Crossbreed instead of using beta-agonists
With the whole Zilmax controversy shining a light on the use of beta-agonists, I think we all need to stand back and review their value to the industry. I question the real benefits of them to our industry when in my opinion crossbreeding our current British-based cowherd with Continental cattle may achieve the same results.
First to be clear, I do not question the healthfulness and wholesomeness of beef sold to consumers from cattle fed beta-agonists. With the approximately 25 lbs. of extra carcass weight gained by feeding this supplement, many people feel their use is necessary to supply current consumer beef demand. But in the big picture is the extra carcass weight gained this way worthwhile?
Although the beef from cattle fed these supplements is safe, having one in very wide use withdrawn from the market due to possible negative impact on cattle soundness is not good public relations. It made the national news and impacted the perception of our product’s wholesomeness. We simply do not need this kind of bad publicity.
Beta-agonist feed supplements are not new. When I was in graduate school over 25 years ago, several of the graduate students under my advisor were working on the value of beta-agonists. Their effect is to increase muscle mass by expanding the size of muscle fibers. This increases carcass weight and dressing percentage. The down side is their use takes away market flexibility and carcass quality is negatively impacted as well as a possible decrease in tenderness. These effects certainly do not help the perception that we are supplying consumers with the best product possible, whatever the truth.
In seems obvious to me we could increase carcass weight and feedyard growth by simply injecting high performing Continental breeds into a breeding system. The U.S. Meat Animal Research Center (MARC) data tells us the average Simmental and Charolais will grow in the feedlot comparably to the predominant breed being fed; Angus. Recent work with the Simmental, Red Angus, Gelbvieh acrossbreed national cattle evaluation shows that the U.S. MARC data probably underestimates the growth potential of Gelbvieh, and instead Gelbvieh are very comparable to Simmental in terms of growth. According to the objective data available, of the major Continental breeds, the average Limousin lags the field in terms of postweaning gain.
All the major Continental breeds (Simmental, Charolais, Gelbvieh and Limousin) demonstrate the average animal in these breeds will add considerable muscling to a crossbreeding system when compared to Angus or Red Angus. Again, a breed-average Limousin is the outlier in terms of adding an extreme amount of muscle. Crosses with extra muscling will also result in increased dressing percentage. The bottom line is that by crossing our nation’s Angus-based cow herd with some percentage of Continental blood should, in theory, make up the pound and muscle difference without the use of beta-agonist. The glory of this type of crossbreeding is the dollar cost of the feed supplement is eliminated.

-=-=-=-=-

▶ [WORK REQUIRED]
Based on the piece on crossbreeding instead of using beta-agonists, does each statement agree with it? Answer yes or no for each and quote the words that settle it.
1. The writer doubts that beef from cattle fed beta-agonists is healthful.
2. Feeding beta-agonists adds about 25 lbs. of carcass weight.
3. Among the major Continental breeds, the average Limousin leads in postweaning gain.
Work only from the text on crossbreeding above.

▶ [RECORDS]
-=-=-=-=-

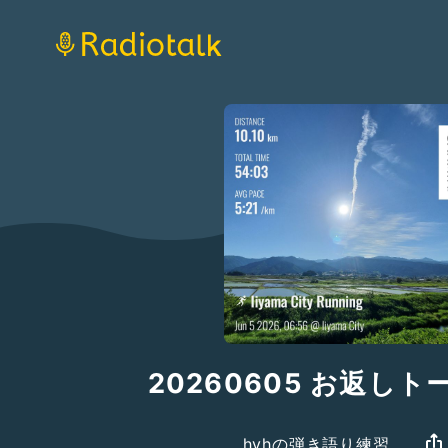
20260605 お返しト
hyhの弾き語り練習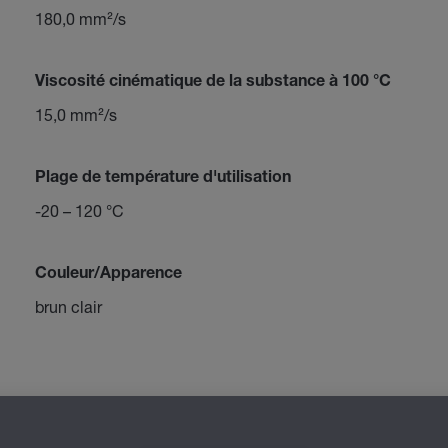
180,0 mm²/s
Viscosité cinématique de la substance à 100 °C
15,0 mm²/s
Plage de température d'utilisation
-20 – 120 °C
Couleur/Apparence
brun clair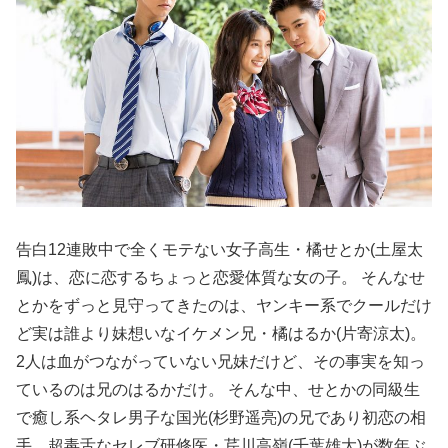
告白12連敗中で全くモテない女子高生・橘せとか(土屋太
鳳)は、恋に恋するちょっと恋愛体質な女の子。 そんなせ
とかをずっと見守ってきたのは、ヤンキー系でクールだけ
ど実は誰より妹想いなイケメン兄・橘はるか(片寄涼太)。
2人は血がつながっていない兄妹だけど、その事実を知っ
ているのは兄のはるかだけ。 そんな中、せとかの同級生
で癒し系ヘタレ男子な国光(杉野遥亮)の兄であり初恋の相
手、超毒舌なセレブ研修医・芹川高嶺(千葉雄大)が数年ぶ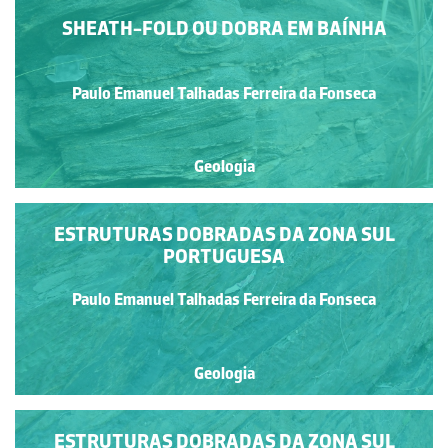
SHEATH-FOLD OU DOBRA EM BAÍNHA
Paulo Emanuel Talhadas Ferreira da Fonseca
Geologia
ESTRUTURAS DOBRADAS DA ZONA SUL
PORTUGUESA
Paulo Emanuel Talhadas Ferreira da Fonseca
Geologia
ESTRUTURAS DOBRADAS DA ZONA SUL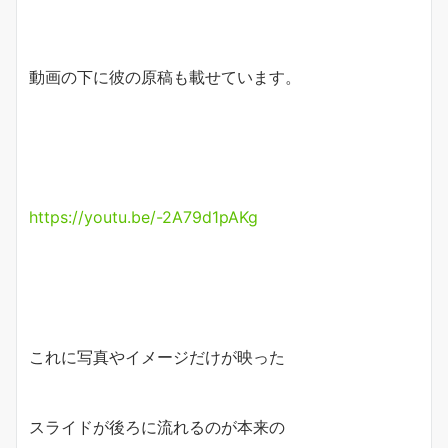
動画の下に彼の原稿も載せています。
https://youtu.be/-2A79d1pAKg
これに写真やイメージだけが映った
スライドが後ろに流れるのが本来の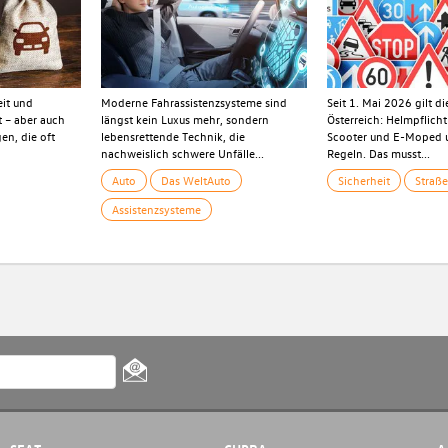
eit und
Moderne Fahrassistenzsysteme sind
Seit 1. Mai 2026 gilt d
t – aber auch
längst kein Luxus mehr, sondern
Österreich: Helmpflicht
gen, die oft
lebensrettende Technik, die
Scooter und E-Moped 
nachweislich schwere Unfälle...
Regeln. Das musst...
Auto
Das WeltAuto
Sicherheit
Straß
Assistenzsysteme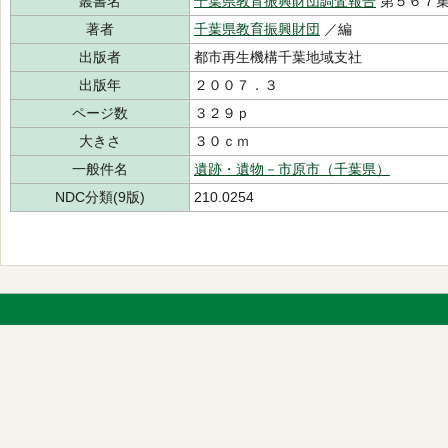
叢書名
千葉県教育振興財団調査報告
第５６７
著者
千葉県教育振興財団
／編
出版者
都市再生機構千葉地域支社
出版年
２００７．３
ページ数
３２９ｐ
大きさ
３０ｃｍ
一般件名
遺跡・遺物－市原市（千葉県）
NDC分類(9版)
210.0254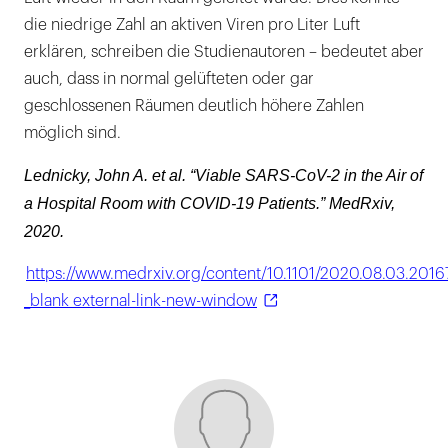
die niedrige Zahl an aktiven Viren pro Liter Luft
erklären, schreiben die Studienautoren – bedeutet aber
auch, dass in normal gelüfteten oder gar
geschlossenen Räumen deutlich höhere Zahlen
möglich sind.
Lednicky, John A. et al. “Viable SARS-CoV-2 in the Air of
a Hospital Room with COVID-19 Patients.” MedRxiv,
2020.
https://www.medrxiv.org/content/10.1101/2020.08.03.201
_blank external-link-new-window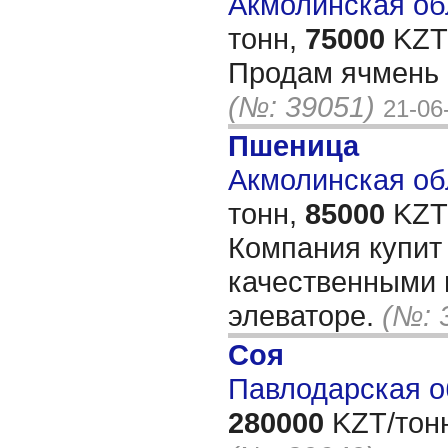
Акмолинская обл
тонн,
75000
KZT/
Продам ячмень 
(№: 39051)
21-06
Пшеница
Акмолинская обл
тонн,
85000
KZT/
Компания купит
качественными 
элеваторе.
(№: 
Соя
Павлодарская о
280000
KZT/тон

-=-=-=-=-

▶ [TASK RESPONSE]
1. No: "I do not question the healthfulness and wholesomeness of beef sold to consumers from cattle fed beta-agonists."
2. Yes: "With the approximately 25 lbs. of extra carcass weight gained by feeding this supplement"
3. No: "the average Limousin lags the field in terms of postweaning gain."